:: AIM OF THE EXERCISE ::
Restate the listing below word for word, omitting any images.

:: DATA TO PROCESS ::
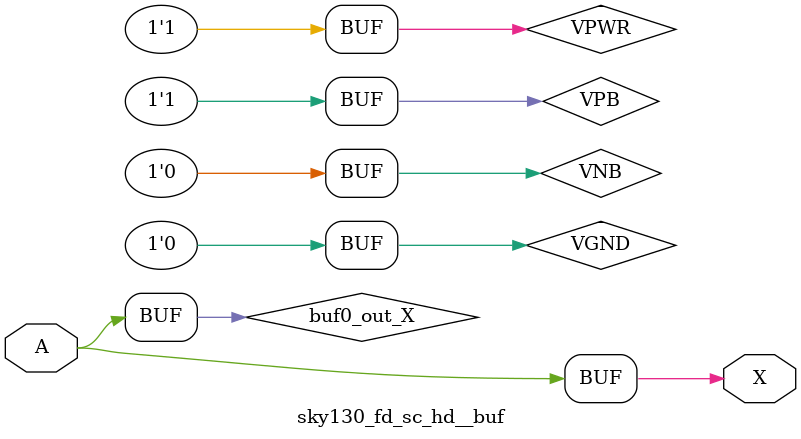
<source format=v>
/*
 * Copyright 2020 The SkyWater PDK Authors
 *
 * Licensed under the Apache License, Version 2.0 (the "License");
 * you may not use this file except in compliance with the License.
 * You may obtain a copy of the License at
 *
 *     https://www.apache.org/licenses/LICENSE-2.0
 *
 * Unless required by applicable law or agreed to in writing, software
 * distributed under the License is distributed on an "AS IS" BASIS,
 * WITHOUT WARRANTIES OR CONDITIONS OF ANY KIND, either express or implied.
 * See the License for the specific language governing permissions and
 * limitations under the License.
 *
 * SPDX-License-Identifier: Apache-2.0
*/


`ifndef SKY130_FD_SC_HD__BUF_BEHAVIORAL_V
`define SKY130_FD_SC_HD__BUF_BEHAVIORAL_V

/**
 * buf: Buffer.
 *
 * Verilog simulation functional model.
 */

`timescale 1ns / 1ps
`default_nettype none

`celldefine
module sky130_fd_sc_hd__buf (
    X,
    A
);

    // Module ports
    output X;
    input  A;

    // Module supplies
    supply1 VPWR;
    supply0 VGND;
    supply1 VPB ;
    supply0 VNB ;

    // Local signals
    wire buf0_out_X;

    //  Name  Output      Other arguments
    buf buf0 (buf0_out_X, A              );
    buf buf1 (X         , buf0_out_X     );

endmodule
`endcelldefine

`default_nettype wire
`endif  // SKY130_FD_SC_HD__BUF_BEHAVIORAL_V
</source>
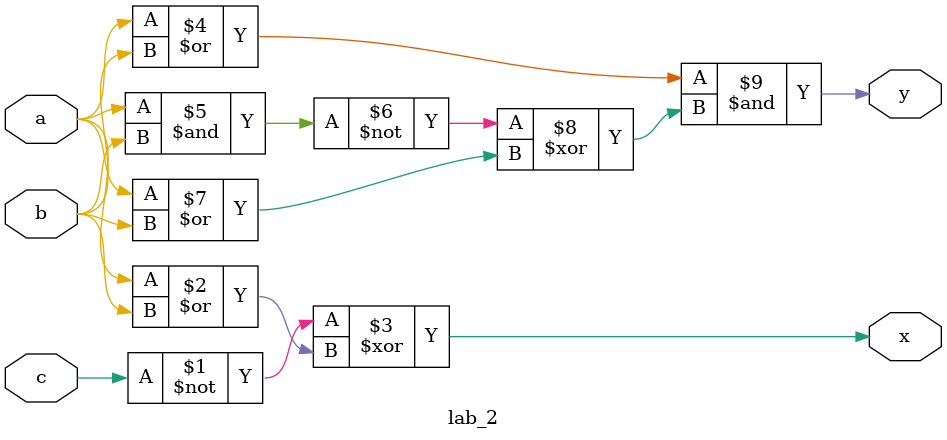
<source format=sv>
`timescale 1ns / 1ps


module lab_2(output x,y, input a,b,c);
     assign x=((~(c))^(a|b));
     assign y=(a|b)&(~(a&b)^(a|b)); 
endmodule

</source>
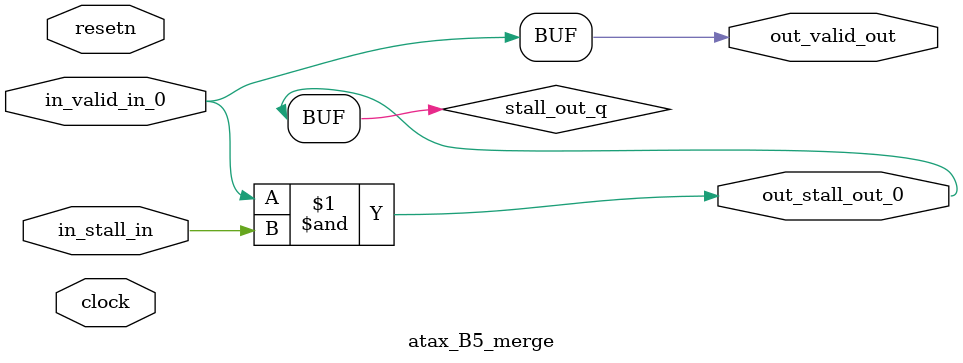
<source format=sv>



(* altera_attribute = "-name AUTO_SHIFT_REGISTER_RECOGNITION OFF; -name MESSAGE_DISABLE 10036; -name MESSAGE_DISABLE 10037; -name MESSAGE_DISABLE 14130; -name MESSAGE_DISABLE 14320; -name MESSAGE_DISABLE 15400; -name MESSAGE_DISABLE 14130; -name MESSAGE_DISABLE 10036; -name MESSAGE_DISABLE 12020; -name MESSAGE_DISABLE 12030; -name MESSAGE_DISABLE 12010; -name MESSAGE_DISABLE 12110; -name MESSAGE_DISABLE 14320; -name MESSAGE_DISABLE 13410; -name MESSAGE_DISABLE 113007; -name MESSAGE_DISABLE 10958" *)
module atax_B5_merge (
    input wire [0:0] in_stall_in,
    input wire [0:0] in_valid_in_0,
    output wire [0:0] out_stall_out_0,
    output wire [0:0] out_valid_out,
    input wire clock,
    input wire resetn
    );

    wire [0:0] stall_out_q;


    // stall_out(LOGICAL,6)
    assign stall_out_q = in_valid_in_0 & in_stall_in;

    // out_stall_out_0(GPOUT,4)
    assign out_stall_out_0 = stall_out_q;

    // out_valid_out(GPOUT,5)
    assign out_valid_out = in_valid_in_0;

endmodule

</source>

:: REPLY TO THE EXERCISE ::
<source format=v>
/*
 * Copyright 2020 The SkyWater PDK Authors
 *
 * Licensed under the Apache License, Version 2.0 (the "License");
 * you may not use this file except in compliance with the License.
 * You may obtain a copy of the License at
 *
 *     https://www.apache.org/licenses/LICENSE-2.0
 *
 * Unless required by applicable law or agreed to in writing, software
 * distributed under the License is distributed on an "AS IS" BASIS,
 * WITHOUT WARRANTIES OR CONDITIONS OF ANY KIND, either express or implied.
 * See the License for the specific language governing permissions and
 * limitations under the License.
 *
 * SPDX-License-Identifier: Apache-2.0
*/


`ifndef SKY130_FD_SC_HD__BUF_BEHAVIORAL_V
`define SKY130_FD_SC_HD__BUF_BEHAVIORAL_V

/**
 * buf: Buffer.
 *
 * Verilog simulation functional model.
 */

`timescale 1ns / 1ps
`default_nettype none

`celldefine
module sky130_fd_sc_hd__buf (
    X,
    A
);

    // Module ports
    output X;
    input  A;

    // Module supplies
    supply1 VPWR;
    supply0 VGND;
    supply1 VPB ;
    supply0 VNB ;

    // Local signals
    wire buf0_out_X;

    //  Name  Output      Other arguments
    buf buf0 (buf0_out_X, A              );
    buf buf1 (X         , buf0_out_X     );

endmodule
`endcelldefine

`default_nettype wire
`endif  // SKY130_FD_SC_HD__BUF_BEHAVIORAL_V
</source>
<source format=sv>
`timescale 1ns / 1ps


module lab_2(output x,y, input a,b,c);
     assign x=((~(c))^(a|b));
     assign y=(a|b)&(~(a&b)^(a|b)); 
endmodule

</source>
<source format=sv>



(* altera_attribute = "-name AUTO_SHIFT_REGISTER_RECOGNITION OFF; -name MESSAGE_DISABLE 10036; -name MESSAGE_DISABLE 10037; -name MESSAGE_DISABLE 14130; -name MESSAGE_DISABLE 14320; -name MESSAGE_DISABLE 15400; -name MESSAGE_DISABLE 14130; -name MESSAGE_DISABLE 10036; -name MESSAGE_DISABLE 12020; -name MESSAGE_DISABLE 12030; -name MESSAGE_DISABLE 12010; -name MESSAGE_DISABLE 12110; -name MESSAGE_DISABLE 14320; -name MESSAGE_DISABLE 13410; -name MESSAGE_DISABLE 113007; -name MESSAGE_DISABLE 10958" *)
module atax_B5_merge (
    input wire [0:0] in_stall_in,
    input wire [0:0] in_valid_in_0,
    output wire [0:0] out_stall_out_0,
    output wire [0:0] out_valid_out,
    input wire clock,
    input wire resetn
    );

    wire [0:0] stall_out_q;


    // stall_out(LOGICAL,6)
    assign stall_out_q = in_valid_in_0 & in_stall_in;

    // out_stall_out_0(GPOUT,4)
    assign out_stall_out_0 = stall_out_q;

    // out_valid_out(GPOUT,5)
    assign out_valid_out = in_valid_in_0;

endmodule

</source>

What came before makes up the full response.